### Exercise task 1:
List each distinct name that appears before "said..." in the comment thread, giving each name once.

### Provided passage

Pls my dear, b free 2 ask him n do dat fast. Knw ur stand in his life, knw whr u belong n his plans 4 u b4 is too late. I don't buy d idea of a long time relationship cos only 30% wl work out @ d end of d day. If u guys break up 2day, in less dan a year he wl gt marry n move on wt his life yl u wl b der down wt heartbreak

Anonymous said...

Just jega

Anonymous said...

you can propose to him and put a ring on his finger. i think a lady did it here before and it was on LIB

Unknown said...

I think you shoul channel your energy in getting a job. Secondly, tell him you have suitors, observe his reaction, it will enable you understand his plans towards you.

dharmmy said...

Better ask him ooo, b4 its,too late

dharmmy said...

Wait dere, little time= sacking

Unknown said...

Plz be bothered oh or s he waiting untill you get a job before he propse, cuz men ds days dnt nd a liability, dy want an asset. So u voice it out bt dnt luk desperate. Pray n God will guide ur tongue.

Bosslady said...

Ofcourse you can... Some guys even wait for the ladies to ask these days before they do the needful... Goodluck to you!

chinero said...

Ask him,7yrs is good enuf...lets know what he's plan is...

Unknown said...

Find a way to ask him, dont be direct with it, try to throw hints first, if he doesn't respond well, then you can just ask him wats next for him, wats his plan for u guys on the future and stuff. It won't make u look desperate, u've dated him for 7 years, so deperacy is out of it. Goodluck.

Unknown said...

What are you still waiting for? Ask him already biko. No time to waste, ask him where the relationship is headed. Linda take note!

Unknown said...

But this person is not gay naaa.....

Anonymous said...

Don't ask him which ever way because asking him will put him off as it usually does put men off what you need to do is immediately find yourself a standby boyfriend or a reserved guy if you will, then gradually start showing him less and less of attention I guarantee you it will turn the table in your favor cos men like challenges. Is simply Prince Edwards law of attraction. It has worked time and time again. It never fails. But when you decide to have that standby boyfriend, I am available and my name is Prince Edward.

######
### Data for this exercise

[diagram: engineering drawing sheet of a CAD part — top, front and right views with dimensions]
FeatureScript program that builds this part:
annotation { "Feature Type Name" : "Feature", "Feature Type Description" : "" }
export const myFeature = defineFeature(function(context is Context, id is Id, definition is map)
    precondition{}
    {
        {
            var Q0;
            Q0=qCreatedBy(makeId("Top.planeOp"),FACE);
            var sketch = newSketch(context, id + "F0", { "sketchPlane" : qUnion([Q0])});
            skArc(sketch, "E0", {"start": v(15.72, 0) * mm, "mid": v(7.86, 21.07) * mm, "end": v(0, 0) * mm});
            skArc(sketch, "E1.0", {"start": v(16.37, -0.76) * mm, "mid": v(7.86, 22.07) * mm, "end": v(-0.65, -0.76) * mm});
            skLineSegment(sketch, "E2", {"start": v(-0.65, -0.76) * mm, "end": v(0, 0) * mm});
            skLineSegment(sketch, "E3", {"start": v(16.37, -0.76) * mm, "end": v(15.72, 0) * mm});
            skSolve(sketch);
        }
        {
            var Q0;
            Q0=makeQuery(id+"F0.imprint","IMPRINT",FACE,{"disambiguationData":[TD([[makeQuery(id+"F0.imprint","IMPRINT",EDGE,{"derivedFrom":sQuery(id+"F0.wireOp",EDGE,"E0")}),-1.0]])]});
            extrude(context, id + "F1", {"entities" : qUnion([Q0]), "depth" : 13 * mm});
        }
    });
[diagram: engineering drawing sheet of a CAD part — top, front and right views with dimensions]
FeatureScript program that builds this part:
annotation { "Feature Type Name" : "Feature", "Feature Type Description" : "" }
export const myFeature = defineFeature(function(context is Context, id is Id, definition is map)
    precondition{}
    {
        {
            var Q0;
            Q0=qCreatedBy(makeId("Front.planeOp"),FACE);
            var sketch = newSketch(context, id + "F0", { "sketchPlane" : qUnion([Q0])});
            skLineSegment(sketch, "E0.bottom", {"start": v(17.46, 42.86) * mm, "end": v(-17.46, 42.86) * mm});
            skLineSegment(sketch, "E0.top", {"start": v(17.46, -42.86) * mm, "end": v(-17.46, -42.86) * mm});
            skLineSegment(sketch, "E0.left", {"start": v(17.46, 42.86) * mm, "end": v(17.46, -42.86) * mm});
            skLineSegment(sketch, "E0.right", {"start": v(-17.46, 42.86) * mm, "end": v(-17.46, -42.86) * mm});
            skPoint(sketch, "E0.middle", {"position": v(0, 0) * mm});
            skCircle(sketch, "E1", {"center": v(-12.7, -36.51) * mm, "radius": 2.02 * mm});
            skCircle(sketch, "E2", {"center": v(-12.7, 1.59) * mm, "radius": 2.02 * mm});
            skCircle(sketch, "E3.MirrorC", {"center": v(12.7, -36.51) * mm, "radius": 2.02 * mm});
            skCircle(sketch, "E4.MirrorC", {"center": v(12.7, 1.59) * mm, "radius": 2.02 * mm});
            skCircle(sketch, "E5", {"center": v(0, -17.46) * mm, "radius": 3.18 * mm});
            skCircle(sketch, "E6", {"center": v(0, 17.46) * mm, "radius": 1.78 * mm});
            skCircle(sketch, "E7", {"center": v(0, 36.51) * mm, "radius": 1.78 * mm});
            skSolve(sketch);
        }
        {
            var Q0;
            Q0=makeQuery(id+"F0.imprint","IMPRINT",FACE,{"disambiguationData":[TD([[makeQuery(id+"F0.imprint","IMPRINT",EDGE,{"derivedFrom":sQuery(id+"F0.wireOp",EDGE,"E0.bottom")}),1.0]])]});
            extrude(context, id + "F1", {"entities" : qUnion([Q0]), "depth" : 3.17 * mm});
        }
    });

######

### Exercise task 2:
Please extract, unchanged, the stretch of the records from the start of the records through the line that contains "v(7.86, 22.07) *".

### Task response 1:
Anonymous
Unknown
dharmmy
Bosslady
chinero

### Task response 2:
[diagram: engineering drawing sheet of a CAD part — top, front and right views with dimensions]
FeatureScript program that builds this part:
annotation { "Feature Type Name" : "Feature", "Feature Type Description" : "" }
export const myFeature = defineFeature(function(context is Context, id is Id, definition is map)
    precondition{}
    {
        {
            var Q0;
            Q0=qCreatedBy(makeId("Top.planeOp"),FACE);
            var sketch = newSketch(context, id + "F0", { "sketchPlane" : qUnion([Q0])});
            skArc(sketch, "E0", {"start": v(15.72, 0) * mm, "mid": v(7.86, 21.07) * mm, "end": v(0, 0) * mm});
            skArc(sketch, "E1.0", {"start": v(16.37, -0.76) * mm, "mid": v(7.86, 22.07) * mm, "end": v(-0.65, -0.76) * mm});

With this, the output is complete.